(Data below Opens)
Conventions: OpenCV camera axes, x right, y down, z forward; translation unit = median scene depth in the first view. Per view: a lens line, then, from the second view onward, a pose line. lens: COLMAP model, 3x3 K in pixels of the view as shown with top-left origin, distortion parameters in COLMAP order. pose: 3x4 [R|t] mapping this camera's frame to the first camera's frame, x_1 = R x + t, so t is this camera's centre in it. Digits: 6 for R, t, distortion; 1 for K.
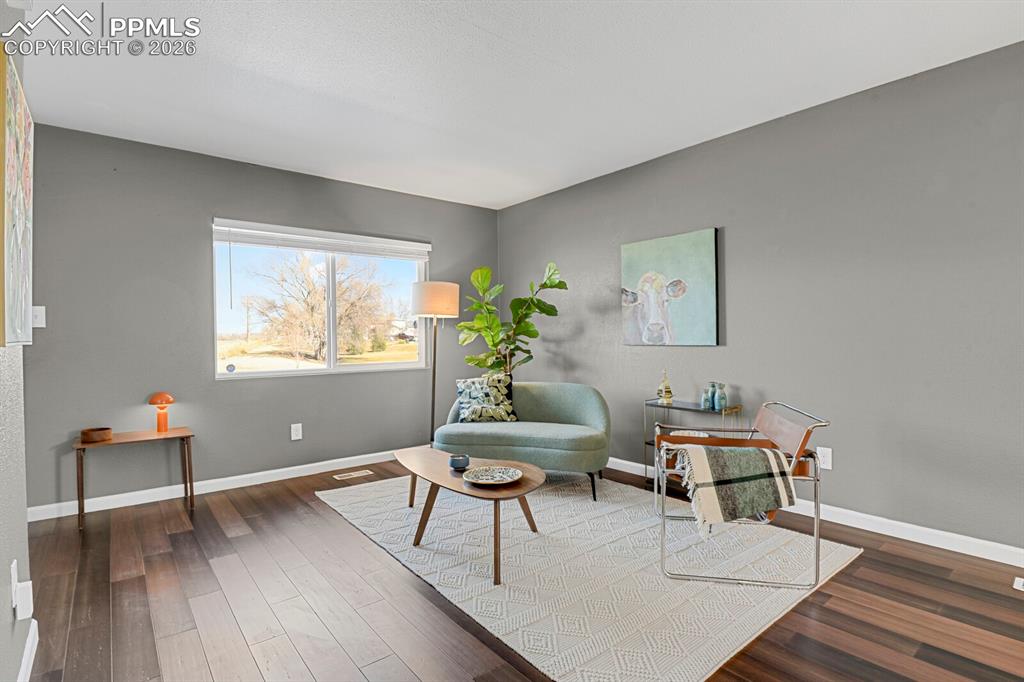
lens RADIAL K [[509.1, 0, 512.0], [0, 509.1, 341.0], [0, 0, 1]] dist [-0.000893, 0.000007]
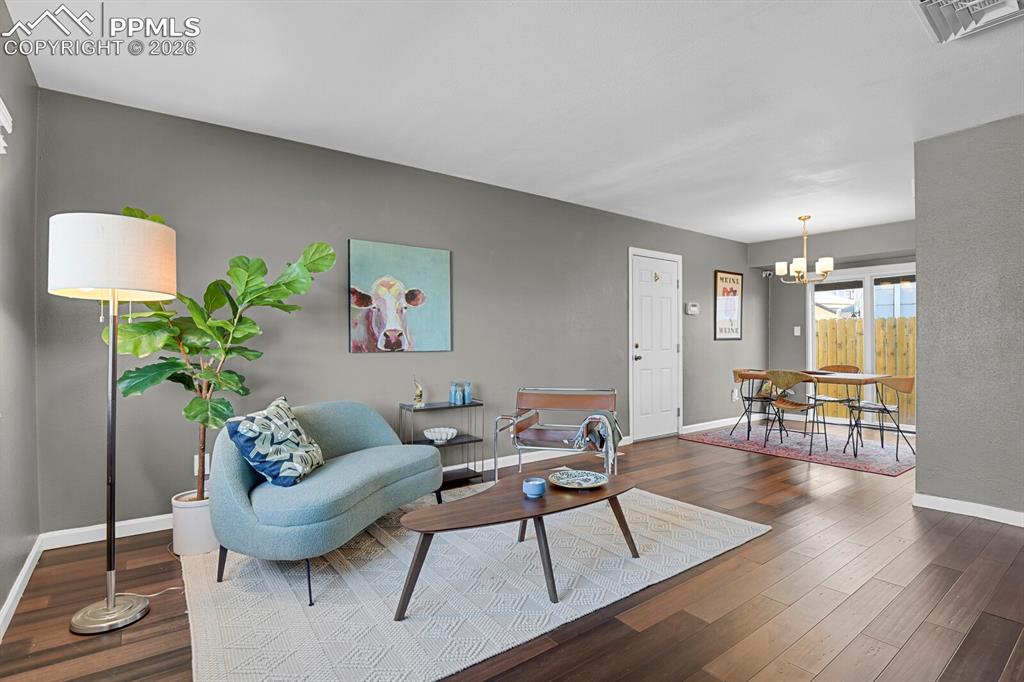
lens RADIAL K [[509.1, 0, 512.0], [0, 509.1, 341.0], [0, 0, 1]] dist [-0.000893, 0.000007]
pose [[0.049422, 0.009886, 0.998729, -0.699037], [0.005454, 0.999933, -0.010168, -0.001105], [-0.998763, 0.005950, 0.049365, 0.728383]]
(Data below Closes)
Task statement: Output the listing above exactly, but leave its pictures behind.

Finished exercise:
Conventions: OpenCV camera axes, x right, y down, z forward; translation unit = median scene depth in the first view. Per view: a lens line, then, from the second view onward, a pose line. lens: COLMAP model, 3x3 K in pixels of the view as shown with top-left origin, distortion parameters in COLMAP order. pose: 3x4 [R|t] mapping this camera's frame to the first camera's frame, x_1 = R x + t, so t is this camera's centre in it. Digits: 6 for R, t, distortion; 1 for K.
lens RADIAL K [[509.1, 0, 512.0], [0, 509.1, 341.0], [0, 0, 1]] dist [-0.000893, 0.000007]
lens RADIAL K [[509.1, 0, 512.0], [0, 509.1, 341.0], [0, 0, 1]] dist [-0.000893, 0.000007]
pose [[0.049422, 0.009886, 0.998729, -0.699037], [0.005454, 0.999933, -0.010168, -0.001105], [-0.998763, 0.005950, 0.049365, 0.728383]]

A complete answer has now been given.